Synthesis and solid-state NMR structural characterization of polysiloxane-immobilized amine ligands and their metal complexes

Polysiloxane-immobilized amine and diamine ligand systems have been made by hydrolytic condensation of Si(OEt)(4) with (EtO)(3)Si(CH2)(3)NH2 or (MeO)(3)Si(CH2)(3)NH(CH2)(2)NH2. The corresponding triamine ligand was made from the reaction of 3-chloropropylpolysiloxane with diethylenetriamine (H2NCH2CH2NHCH2CH2NH2); solid-state C-13 and N-15 nuclear magnetic resonance (NMR) spectra can identify the structure of the product of this reaction. Si-29, N-15, C-13 and H-1 NMR spectra are in general valuable for characterizing these polysiloxane structures, and provide evidence for the involvement of the amine ligands in hydrogen bonding with surface silanols. Together with results of classical elemental analysis, the NMR data indicate that a portion of the ligand groups are inaccessible to metal ions and remain uncoordinated when these materials are treated with aqueous solutions of divalent metal ions.
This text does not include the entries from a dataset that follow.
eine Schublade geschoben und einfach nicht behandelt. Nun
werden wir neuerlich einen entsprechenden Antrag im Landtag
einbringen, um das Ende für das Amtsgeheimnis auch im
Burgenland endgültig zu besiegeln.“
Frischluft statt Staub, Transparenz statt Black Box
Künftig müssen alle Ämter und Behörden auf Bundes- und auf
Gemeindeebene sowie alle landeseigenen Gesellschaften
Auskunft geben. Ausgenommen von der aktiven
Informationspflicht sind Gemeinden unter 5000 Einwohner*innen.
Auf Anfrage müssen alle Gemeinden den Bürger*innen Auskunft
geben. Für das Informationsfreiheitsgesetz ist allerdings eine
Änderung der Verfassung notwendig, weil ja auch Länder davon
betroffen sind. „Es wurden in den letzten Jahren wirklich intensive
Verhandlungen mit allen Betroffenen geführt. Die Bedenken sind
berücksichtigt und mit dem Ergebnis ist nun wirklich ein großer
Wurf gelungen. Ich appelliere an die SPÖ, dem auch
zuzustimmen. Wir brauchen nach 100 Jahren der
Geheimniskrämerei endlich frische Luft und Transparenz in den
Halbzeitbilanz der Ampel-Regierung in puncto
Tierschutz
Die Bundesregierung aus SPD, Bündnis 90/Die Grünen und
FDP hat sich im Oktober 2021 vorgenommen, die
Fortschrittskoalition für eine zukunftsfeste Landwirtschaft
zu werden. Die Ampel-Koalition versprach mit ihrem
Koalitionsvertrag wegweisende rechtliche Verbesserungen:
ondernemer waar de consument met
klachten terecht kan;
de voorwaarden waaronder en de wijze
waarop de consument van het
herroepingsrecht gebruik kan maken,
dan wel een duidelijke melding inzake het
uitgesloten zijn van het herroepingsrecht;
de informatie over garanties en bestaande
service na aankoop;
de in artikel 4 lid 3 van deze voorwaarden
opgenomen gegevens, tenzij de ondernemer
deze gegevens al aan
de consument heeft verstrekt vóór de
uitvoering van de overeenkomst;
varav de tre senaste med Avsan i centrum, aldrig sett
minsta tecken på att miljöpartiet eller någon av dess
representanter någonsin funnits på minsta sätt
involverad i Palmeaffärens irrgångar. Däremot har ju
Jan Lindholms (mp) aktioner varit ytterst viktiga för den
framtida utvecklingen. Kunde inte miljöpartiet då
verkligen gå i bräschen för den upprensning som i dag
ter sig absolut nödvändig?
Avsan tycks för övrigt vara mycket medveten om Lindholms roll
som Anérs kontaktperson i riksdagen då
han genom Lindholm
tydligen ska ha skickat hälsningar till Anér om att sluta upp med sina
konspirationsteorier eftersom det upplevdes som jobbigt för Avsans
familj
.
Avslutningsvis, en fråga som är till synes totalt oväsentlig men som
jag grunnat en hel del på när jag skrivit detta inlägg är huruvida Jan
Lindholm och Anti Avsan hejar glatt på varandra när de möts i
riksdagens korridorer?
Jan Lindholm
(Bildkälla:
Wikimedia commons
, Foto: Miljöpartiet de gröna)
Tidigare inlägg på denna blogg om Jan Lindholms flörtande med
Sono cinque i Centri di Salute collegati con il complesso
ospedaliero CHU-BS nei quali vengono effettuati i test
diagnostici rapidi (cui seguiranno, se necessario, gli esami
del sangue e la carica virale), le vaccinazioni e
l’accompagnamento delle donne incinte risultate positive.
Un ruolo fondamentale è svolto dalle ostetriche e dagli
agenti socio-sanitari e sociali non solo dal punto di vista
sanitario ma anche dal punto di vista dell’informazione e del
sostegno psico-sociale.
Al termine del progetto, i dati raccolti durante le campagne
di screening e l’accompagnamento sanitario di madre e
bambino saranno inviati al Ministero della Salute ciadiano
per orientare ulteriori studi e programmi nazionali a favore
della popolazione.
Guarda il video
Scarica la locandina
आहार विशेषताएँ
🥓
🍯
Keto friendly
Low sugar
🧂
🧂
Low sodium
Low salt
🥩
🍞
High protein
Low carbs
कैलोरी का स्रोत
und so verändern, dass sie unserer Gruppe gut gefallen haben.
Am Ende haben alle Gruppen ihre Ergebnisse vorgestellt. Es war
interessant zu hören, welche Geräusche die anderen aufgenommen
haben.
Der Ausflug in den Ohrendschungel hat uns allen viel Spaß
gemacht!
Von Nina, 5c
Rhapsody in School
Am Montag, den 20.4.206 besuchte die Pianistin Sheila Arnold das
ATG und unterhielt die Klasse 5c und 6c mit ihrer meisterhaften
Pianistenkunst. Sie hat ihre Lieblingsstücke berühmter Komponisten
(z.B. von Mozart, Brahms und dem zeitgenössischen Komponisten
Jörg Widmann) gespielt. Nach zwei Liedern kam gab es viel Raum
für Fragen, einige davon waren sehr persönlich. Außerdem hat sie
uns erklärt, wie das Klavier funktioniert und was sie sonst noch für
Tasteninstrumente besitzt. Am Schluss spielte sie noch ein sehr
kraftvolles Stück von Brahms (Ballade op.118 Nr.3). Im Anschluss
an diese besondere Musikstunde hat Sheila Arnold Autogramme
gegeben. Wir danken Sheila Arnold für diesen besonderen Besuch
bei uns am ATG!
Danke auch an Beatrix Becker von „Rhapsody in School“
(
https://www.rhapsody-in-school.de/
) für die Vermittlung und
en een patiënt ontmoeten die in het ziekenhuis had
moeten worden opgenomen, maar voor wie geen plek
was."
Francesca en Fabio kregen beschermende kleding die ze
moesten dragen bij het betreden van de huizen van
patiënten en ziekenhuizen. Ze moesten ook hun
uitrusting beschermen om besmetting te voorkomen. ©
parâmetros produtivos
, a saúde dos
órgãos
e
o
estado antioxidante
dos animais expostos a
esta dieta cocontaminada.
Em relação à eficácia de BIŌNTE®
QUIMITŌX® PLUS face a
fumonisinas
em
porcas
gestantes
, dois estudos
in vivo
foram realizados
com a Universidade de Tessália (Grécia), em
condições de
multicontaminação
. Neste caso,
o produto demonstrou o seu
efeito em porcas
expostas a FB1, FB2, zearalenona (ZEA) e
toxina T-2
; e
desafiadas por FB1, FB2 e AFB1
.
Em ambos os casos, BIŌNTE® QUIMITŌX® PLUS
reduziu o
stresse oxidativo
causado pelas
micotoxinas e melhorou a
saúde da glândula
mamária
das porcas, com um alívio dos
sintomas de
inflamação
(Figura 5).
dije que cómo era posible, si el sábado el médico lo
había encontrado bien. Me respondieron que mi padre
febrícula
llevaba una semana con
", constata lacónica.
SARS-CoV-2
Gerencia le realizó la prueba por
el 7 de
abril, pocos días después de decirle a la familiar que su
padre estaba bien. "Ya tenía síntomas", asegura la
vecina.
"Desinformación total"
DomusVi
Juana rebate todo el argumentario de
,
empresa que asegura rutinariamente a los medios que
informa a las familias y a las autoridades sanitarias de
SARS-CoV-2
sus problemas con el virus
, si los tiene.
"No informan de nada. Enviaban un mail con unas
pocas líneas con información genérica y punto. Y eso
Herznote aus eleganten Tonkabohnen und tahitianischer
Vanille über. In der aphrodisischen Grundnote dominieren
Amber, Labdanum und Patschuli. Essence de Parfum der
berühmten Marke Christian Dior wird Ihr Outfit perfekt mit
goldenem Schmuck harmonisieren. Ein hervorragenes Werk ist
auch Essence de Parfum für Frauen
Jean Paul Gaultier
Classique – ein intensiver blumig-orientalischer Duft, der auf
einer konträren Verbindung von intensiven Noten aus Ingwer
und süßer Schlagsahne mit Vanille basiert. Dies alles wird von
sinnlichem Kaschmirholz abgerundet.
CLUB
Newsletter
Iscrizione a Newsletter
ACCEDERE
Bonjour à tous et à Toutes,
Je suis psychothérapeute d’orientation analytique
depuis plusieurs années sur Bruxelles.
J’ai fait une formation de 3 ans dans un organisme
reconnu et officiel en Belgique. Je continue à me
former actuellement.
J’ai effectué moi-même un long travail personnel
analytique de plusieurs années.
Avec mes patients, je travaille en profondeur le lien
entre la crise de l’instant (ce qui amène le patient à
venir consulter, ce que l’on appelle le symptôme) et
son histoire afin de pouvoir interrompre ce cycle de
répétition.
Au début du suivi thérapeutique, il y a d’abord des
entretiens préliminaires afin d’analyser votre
Si-29 NMR spectra and elemental analysis reveal some details of the leaching of these polysiloxane materials, when they are treated with acids or metal ion solutions. Relaxation times, T-1(H), were measured, based on Si-29 and C-13 detection, on the polysiloxane-immobilized ligand systems. The T-1(H) results suggest that the organofunctionalities in these systems are evenly distributed in the polysiloxane network.